Validate Django form field before sumbitting


Django form has file field and clean_file method.

class UploadFileForm(forms.Form):
    file = forms.FileField()

    def clean_file(self):
        ...

And there is a button called 'Apply'

I want to validate the file when I select it, and if the validating is successful, I will click the Apply button which will send a post request with this file.

But I don't understand how I can validate file before submitting it or I should use form into form.

Or it will be in two forms, but then how to throw a file between them


Solution

  • The strategy I've used is to just temporarily save the file so that it persists between requests. Assuming that the validation you mentioned is manual, like previewing the file contents before committing to the database via your "apply" button, then this approach involves two separate requests.

    The process looks something like:

    1. Make a view with a form that accepts a file upload.
    2. In the view's POST handling, save the file to filesystem or other storage layer (I was using S3 due to running multiple servers). You can do some sanity checks here with Django's built-in validation, like checking the file extension or peeking at the format.
    3. Redirect from the file upload POST request to a different view, such as one with a form that has your "Apply" button.
▬▬▬
> _WHAT YOU WILL DO_:
[A] Answer these questions about the Django file upload text, one line each:
(i) What is the button in the form called?
(ii) What method does the form define alongside its file field?
(iii) Which storage layer did the person answering use, and why?
[B] Continue the Django file upload text from the point where it stops.
The entries are not needed here.

[Items listed in a dataset]
▬▬▬
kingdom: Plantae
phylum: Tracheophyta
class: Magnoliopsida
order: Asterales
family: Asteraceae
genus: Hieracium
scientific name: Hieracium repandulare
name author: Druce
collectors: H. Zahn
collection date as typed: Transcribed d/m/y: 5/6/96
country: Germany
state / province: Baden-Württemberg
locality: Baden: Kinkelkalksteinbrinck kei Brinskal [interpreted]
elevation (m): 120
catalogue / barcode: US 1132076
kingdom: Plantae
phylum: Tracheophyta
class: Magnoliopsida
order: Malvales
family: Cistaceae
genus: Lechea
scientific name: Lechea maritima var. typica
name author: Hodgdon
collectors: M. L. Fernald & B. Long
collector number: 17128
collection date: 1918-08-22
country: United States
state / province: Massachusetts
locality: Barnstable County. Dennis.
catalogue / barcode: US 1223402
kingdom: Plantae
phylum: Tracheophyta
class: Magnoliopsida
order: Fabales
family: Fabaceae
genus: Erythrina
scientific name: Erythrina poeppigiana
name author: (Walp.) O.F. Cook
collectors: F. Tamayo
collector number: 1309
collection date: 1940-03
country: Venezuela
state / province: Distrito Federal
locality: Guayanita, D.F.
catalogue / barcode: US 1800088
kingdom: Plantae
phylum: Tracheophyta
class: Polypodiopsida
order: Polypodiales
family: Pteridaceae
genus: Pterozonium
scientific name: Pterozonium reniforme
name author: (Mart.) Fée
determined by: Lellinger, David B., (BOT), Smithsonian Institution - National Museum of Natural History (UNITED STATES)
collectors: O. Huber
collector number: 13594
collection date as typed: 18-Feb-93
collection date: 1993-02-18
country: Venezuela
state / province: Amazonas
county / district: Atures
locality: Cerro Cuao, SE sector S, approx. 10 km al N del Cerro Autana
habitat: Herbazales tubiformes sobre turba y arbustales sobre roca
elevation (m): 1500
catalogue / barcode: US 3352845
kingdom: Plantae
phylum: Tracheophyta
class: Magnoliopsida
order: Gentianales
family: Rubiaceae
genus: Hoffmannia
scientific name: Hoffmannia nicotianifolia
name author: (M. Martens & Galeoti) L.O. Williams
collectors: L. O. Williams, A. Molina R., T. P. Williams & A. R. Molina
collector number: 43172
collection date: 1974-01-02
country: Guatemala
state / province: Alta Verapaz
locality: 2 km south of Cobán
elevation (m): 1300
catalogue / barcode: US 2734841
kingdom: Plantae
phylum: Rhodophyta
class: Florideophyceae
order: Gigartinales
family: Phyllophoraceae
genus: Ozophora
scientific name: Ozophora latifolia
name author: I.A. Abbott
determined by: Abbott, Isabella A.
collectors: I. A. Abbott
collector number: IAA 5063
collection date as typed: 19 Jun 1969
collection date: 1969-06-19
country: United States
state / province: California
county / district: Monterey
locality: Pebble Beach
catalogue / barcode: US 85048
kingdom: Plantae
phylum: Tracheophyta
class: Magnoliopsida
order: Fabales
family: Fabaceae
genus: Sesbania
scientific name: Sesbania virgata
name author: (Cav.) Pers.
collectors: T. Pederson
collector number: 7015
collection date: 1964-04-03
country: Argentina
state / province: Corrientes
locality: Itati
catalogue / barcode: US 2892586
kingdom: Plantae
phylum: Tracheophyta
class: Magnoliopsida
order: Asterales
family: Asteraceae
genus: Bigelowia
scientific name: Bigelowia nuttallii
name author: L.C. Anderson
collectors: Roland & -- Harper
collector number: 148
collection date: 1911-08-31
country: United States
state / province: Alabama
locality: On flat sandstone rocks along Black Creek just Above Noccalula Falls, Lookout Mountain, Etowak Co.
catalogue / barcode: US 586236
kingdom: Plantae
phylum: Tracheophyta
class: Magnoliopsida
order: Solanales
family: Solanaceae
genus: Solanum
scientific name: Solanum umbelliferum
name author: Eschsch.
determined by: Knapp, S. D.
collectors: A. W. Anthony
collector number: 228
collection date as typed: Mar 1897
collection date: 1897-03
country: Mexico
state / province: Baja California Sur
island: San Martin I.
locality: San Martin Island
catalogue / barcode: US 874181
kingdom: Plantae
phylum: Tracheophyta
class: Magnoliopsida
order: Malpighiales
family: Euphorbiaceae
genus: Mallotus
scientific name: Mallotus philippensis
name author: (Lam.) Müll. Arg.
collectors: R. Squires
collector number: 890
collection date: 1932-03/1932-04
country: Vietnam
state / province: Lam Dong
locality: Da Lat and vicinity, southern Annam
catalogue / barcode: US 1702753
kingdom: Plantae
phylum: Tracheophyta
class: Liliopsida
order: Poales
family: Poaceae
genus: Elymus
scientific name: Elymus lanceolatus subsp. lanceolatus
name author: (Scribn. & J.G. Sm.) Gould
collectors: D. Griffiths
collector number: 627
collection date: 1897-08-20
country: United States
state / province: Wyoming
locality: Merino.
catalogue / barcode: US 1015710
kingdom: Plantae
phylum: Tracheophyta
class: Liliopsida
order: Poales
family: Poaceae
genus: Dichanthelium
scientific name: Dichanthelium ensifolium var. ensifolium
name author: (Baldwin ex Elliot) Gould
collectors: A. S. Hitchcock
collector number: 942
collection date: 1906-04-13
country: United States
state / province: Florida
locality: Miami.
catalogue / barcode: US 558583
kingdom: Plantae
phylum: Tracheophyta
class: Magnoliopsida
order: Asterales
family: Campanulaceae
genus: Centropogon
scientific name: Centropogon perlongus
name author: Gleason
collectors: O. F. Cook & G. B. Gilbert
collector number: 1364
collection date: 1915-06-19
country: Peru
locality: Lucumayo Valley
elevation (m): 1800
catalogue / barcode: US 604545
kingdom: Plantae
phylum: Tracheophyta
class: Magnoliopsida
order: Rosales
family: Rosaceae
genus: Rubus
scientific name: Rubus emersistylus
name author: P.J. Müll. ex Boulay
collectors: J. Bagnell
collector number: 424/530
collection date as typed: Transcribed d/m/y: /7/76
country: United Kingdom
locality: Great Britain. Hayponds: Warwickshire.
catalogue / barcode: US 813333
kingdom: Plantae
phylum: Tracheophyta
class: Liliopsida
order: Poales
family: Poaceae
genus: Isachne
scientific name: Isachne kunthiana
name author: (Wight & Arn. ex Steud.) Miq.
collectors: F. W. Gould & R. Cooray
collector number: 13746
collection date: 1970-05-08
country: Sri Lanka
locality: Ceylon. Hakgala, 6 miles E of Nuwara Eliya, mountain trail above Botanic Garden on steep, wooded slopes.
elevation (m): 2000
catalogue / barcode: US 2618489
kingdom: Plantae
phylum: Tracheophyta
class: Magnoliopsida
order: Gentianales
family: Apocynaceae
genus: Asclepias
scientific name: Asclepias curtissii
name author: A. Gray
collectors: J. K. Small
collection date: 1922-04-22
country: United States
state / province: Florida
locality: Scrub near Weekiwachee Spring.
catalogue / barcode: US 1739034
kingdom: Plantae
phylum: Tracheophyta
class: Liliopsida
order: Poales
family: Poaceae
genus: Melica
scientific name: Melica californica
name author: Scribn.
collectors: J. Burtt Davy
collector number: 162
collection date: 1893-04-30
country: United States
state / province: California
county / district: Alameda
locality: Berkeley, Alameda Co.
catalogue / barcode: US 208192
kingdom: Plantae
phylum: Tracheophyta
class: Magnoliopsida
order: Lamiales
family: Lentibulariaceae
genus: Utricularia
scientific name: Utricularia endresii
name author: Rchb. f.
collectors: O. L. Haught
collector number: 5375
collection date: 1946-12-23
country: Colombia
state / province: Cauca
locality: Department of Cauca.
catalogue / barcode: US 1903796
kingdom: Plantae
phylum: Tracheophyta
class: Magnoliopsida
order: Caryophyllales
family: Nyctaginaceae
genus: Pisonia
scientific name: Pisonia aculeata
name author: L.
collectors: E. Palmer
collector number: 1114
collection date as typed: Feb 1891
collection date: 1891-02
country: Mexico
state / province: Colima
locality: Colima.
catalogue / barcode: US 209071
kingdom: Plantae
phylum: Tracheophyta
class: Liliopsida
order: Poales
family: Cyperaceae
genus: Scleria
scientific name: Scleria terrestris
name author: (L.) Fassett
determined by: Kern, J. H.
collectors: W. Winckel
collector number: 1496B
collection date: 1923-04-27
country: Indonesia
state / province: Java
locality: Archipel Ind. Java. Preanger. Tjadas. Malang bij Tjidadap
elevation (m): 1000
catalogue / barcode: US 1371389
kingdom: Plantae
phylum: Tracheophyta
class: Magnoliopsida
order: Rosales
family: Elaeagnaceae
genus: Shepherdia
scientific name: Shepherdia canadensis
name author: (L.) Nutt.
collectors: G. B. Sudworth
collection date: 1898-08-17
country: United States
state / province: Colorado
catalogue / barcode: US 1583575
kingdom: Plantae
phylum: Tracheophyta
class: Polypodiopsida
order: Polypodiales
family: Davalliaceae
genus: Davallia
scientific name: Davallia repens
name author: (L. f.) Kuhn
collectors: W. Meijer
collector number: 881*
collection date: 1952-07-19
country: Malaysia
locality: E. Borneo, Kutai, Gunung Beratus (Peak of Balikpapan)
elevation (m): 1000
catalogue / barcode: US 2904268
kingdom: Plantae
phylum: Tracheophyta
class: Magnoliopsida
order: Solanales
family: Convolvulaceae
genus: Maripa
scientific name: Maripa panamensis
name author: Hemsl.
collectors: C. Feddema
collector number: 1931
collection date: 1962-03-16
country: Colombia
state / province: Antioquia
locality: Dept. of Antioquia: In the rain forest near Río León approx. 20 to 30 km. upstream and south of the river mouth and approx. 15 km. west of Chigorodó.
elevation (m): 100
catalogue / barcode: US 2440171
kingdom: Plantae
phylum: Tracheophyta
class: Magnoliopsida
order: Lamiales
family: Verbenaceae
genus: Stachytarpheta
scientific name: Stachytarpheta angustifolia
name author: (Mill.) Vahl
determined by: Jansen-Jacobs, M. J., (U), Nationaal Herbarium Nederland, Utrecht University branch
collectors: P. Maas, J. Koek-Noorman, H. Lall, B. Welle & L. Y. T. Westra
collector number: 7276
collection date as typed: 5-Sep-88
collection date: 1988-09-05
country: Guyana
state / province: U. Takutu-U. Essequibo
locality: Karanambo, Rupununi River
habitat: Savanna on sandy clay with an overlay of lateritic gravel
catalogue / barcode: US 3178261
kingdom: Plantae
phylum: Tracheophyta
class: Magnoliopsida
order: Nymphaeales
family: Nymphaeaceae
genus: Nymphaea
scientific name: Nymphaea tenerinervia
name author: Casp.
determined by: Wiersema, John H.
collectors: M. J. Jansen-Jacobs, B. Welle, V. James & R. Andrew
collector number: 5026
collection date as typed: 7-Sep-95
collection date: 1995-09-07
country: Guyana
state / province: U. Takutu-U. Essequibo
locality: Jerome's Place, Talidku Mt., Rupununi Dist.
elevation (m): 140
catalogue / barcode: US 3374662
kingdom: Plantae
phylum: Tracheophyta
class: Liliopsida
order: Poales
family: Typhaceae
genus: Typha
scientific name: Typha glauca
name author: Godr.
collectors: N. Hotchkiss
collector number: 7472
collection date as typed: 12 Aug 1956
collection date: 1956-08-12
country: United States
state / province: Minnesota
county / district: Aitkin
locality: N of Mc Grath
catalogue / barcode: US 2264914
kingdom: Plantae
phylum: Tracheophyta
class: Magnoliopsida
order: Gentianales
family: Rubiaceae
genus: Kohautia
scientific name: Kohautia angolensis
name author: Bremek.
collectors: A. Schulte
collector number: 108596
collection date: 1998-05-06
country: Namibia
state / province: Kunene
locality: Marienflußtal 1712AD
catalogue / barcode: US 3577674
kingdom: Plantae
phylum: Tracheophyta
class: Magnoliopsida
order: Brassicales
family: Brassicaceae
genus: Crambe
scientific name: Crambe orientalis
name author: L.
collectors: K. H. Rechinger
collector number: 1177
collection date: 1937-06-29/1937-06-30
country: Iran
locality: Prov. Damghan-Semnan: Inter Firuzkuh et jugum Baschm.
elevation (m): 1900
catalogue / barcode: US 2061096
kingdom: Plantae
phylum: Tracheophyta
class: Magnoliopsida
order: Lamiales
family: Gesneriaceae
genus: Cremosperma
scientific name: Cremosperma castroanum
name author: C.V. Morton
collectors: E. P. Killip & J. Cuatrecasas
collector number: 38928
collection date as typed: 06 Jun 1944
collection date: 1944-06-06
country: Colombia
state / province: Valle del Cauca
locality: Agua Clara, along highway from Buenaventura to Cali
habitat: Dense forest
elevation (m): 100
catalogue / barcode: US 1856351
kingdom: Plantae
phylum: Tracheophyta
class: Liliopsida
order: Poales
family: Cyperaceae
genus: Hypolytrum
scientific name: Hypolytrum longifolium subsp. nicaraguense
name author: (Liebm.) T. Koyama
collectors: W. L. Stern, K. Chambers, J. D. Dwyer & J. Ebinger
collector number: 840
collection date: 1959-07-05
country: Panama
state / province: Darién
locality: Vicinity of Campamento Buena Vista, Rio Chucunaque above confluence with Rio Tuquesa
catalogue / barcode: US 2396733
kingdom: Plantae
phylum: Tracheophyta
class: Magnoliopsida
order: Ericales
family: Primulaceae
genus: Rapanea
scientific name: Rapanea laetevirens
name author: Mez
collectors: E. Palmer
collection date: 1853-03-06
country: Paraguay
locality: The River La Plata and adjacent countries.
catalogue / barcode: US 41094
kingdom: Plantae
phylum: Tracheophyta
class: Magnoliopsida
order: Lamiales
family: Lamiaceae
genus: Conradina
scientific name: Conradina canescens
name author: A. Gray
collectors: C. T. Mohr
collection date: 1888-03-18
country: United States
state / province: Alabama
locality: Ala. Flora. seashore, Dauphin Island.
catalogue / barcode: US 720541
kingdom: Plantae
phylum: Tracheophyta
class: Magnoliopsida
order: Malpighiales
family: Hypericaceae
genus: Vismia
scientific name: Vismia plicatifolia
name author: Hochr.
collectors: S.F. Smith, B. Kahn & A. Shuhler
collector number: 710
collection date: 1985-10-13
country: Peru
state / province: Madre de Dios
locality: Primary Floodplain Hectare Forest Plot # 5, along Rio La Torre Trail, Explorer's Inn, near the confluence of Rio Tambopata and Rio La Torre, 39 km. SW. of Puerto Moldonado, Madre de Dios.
▬▬▬
> _TASK RESPONSES_:
[A]
(i) Apply
(ii) clean_file
(iii) S3, because they were running multiple servers.

[B]
    4. In this view, open the file from whatever path/backend that was just used to store it.
    5. Read the file and puts the contents into a Python data structure. My use case mostly involved parsing CSV files.
    6. Use like any other Python variable in your views, contexts, and/or forms. Depending on the data, you may be able to populate a form from the data read from the file contents using the initial attribute/parameter of Django's Form objects.
    7. Clean up (or archive to a long-term storage layer) the uploaded file when you're done.

    If your validation process is automated, the stateless nature of HTTP requests/responses is still the key concept. If you don't persist the file outside of memory, the file is essentially gone once the validation fires back the HTTP response to the browser.